Things just got much worse for Theranos.
On Sunday, pharmacy giant Walgreens abandoned the embattled blood-testing startup accused of failing to deliver accurate results with its tests. The move came roughly nine months after The Wall Street Journal exposed major problems with the company's technology, which claimed to be able to run more than 240 blood tests using just a drop of blood.
"We have carefully considered our relationship with Theranos and believe it is in our customers' best interests to terminate our partnership," Brad Fluegel, Walgreens' senior vice president and chief health care commercial market development officer, said in a statement.
The announcement strikes yet another major blow against Theranos, the 13-year-old startup that once boasted former Secretaries of State Henry Kissinger and George P. Schultz as board members.
Nearly two weeks after the Journal published its exposé, the U.S. Food and Drug Administration said tiny vials Theranos used to collect patients' blood were not approved medical devices. In January, Walgreens suspended sending tests through Theranos' California laboratory, sparking a standoff between the two companies. According to a February report in the Financial Times, lawyers for Theranos believed there was "little legal basis for terminating the partnership." But the damage was already done.
“They’ve been unhappy with the relationship and it’s really a question of working through the contractual and legal arrangements,” an unnamed person familiar with the matter told the FT of Walgreens' position. “They’re not interested in the Theranos deal.”
In March, federal regulators proposed banning Theranos founder and CEO Elizabeth Holmes from the blood testing industry for two years.

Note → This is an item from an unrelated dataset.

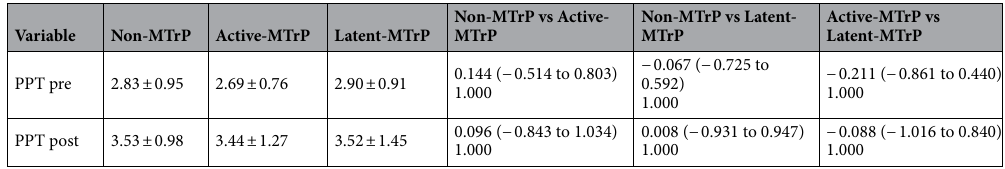
Table 3. PPT over trapezius muscle. Comparison between groups. Comparison between groups: Difference of means, Confidence interval and P value according to Bonferroni’s correction. *Indicates statistical significance P < 0.05.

"Quality and safety are our top priorities and we are working closely with government officials to ensure that we not only comply with all federal regulations but exceed them," Brooke Buchanan, a Theranos spokeswoman, wrote in a statement on Sunday. "We are disappointed that Walgreens has chosen to terminate our relationship and remain fully committed to our mission to provide patients access to affordable health information and look forward to continuing to serve customers in Arizona and California through our independent retail locations."
It's unclear how much the deal was worth.
By backing out of the partnership, Walgreens puts Theranos' finances in further jeopardy. Two weeks ago, Forbes downgraded the company's value from $9 billion to $800 million. In doing so, the magazine -- whose lists evaluating the world's richest people and companies are considered the most definitive measure of wealth -- valued Holmes' net worth at about nothing.
"At such a low valuation, Holmes' stake is essentially worth nothing," reporter Matthew Herper wrote in a report announcing the reassessment. "Theranos investors own preferred shares, which meanes they get paid back before Holmes, who owns common stock."
Holmes was previously valued at about $4.5 billion.